Input
=-=-=-=-=
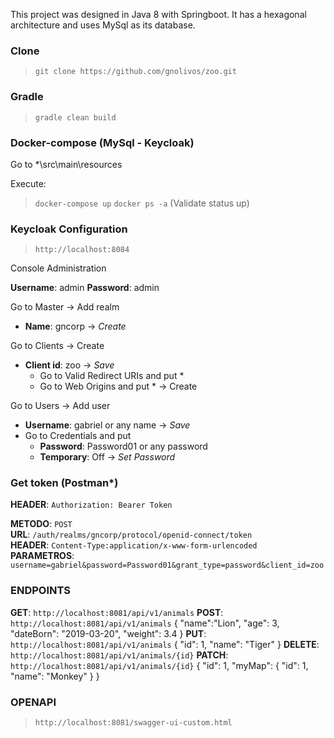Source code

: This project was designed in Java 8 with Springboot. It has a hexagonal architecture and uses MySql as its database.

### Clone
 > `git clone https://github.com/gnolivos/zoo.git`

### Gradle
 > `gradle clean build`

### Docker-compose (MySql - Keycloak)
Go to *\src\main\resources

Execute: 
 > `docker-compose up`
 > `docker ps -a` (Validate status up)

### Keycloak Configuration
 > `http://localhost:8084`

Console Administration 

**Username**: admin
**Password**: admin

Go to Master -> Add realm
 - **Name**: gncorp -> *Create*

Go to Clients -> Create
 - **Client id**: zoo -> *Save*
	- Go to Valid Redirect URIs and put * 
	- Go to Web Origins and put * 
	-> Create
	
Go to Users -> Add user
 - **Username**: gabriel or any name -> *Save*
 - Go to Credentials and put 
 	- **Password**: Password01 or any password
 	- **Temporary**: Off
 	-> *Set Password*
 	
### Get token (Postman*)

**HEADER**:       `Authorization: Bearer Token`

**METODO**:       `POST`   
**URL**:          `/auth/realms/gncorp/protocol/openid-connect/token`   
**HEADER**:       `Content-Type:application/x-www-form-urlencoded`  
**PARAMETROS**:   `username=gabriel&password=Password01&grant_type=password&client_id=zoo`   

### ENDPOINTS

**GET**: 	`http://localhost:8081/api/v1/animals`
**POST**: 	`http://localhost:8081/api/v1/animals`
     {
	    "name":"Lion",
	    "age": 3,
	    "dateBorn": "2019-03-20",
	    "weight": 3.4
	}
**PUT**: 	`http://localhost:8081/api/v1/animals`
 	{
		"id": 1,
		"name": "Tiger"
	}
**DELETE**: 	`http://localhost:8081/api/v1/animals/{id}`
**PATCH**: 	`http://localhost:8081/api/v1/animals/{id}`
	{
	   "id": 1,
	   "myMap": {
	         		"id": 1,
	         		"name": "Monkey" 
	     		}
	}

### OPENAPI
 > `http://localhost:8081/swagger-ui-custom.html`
=-=-=-=-=
Task brief
Without changing a single word, set down all of the material again and leave out its pictures.

Solution to this problem
Source code

: This project was designed in Java 8 with Springboot. It has a hexagonal architecture and uses MySql as its database.

### Clone
 > `git clone https://github.com/gnolivos/zoo.git`

### Gradle
 > `gradle clean build`

### Docker-compose (MySql - Keycloak)
Go to *\src\main\resources

Execute: 
 > `docker-compose up`
 > `docker ps -a` (Validate status up)

### Keycloak Configuration
 > `http://localhost:8084`

Console Administration 

**Username**: admin
**Password**: admin

Go to Master -> Add realm
 - **Name**: gncorp -> *Create*

Go to Clients -> Create
 - **Client id**: zoo -> *Save*
	- Go to Valid Redirect URIs and put * 
	- Go to Web Origins and put * 
	-> Create
	
Go to Users -> Add user
 - **Username**: gabriel or any name -> *Save*
 - Go to Credentials and put 
 	- **Password**: Password01 or any password
 	- **Temporary**: Off
 	-> *Set Password*
 	
### Get token (Postman*)

**HEADER**:       `Authorization: Bearer Token`

**METODO**:       `POST`   
**URL**:          `/auth/realms/gncorp/protocol/openid-connect/token`   
**HEADER**:       `Content-Type:application/x-www-form-urlencoded`  
**PARAMETROS**:   `username=gabriel&password=Password01&grant_type=password&client_id=zoo`   

### ENDPOINTS

**GET**: 	`http://localhost:8081/api/v1/animals`
**POST**: 	`http://localhost:8081/api/v1/animals`
     {
	    "name":"Lion",
	    "age": 3,
	    "dateBorn": "2019-03-20",
	    "weight": 3.4
	}
**PUT**: 	`http://localhost:8081/api/v1/animals`
 	{
		"id": 1,
		"name": "Tiger"
	}
**DELETE**: 	`http://localhost:8081/api/v1/animals/{id}`
**PATCH**: 	`http://localhost:8081/api/v1/animals/{id}`
	{
	   "id": 1,
	   "myMap": {
	         		"id": 1,
	         		"name": "Monkey" 
	     		}
	}

### OPENAPI
 > `http://localhost:8081/swagger-ui-custom.html`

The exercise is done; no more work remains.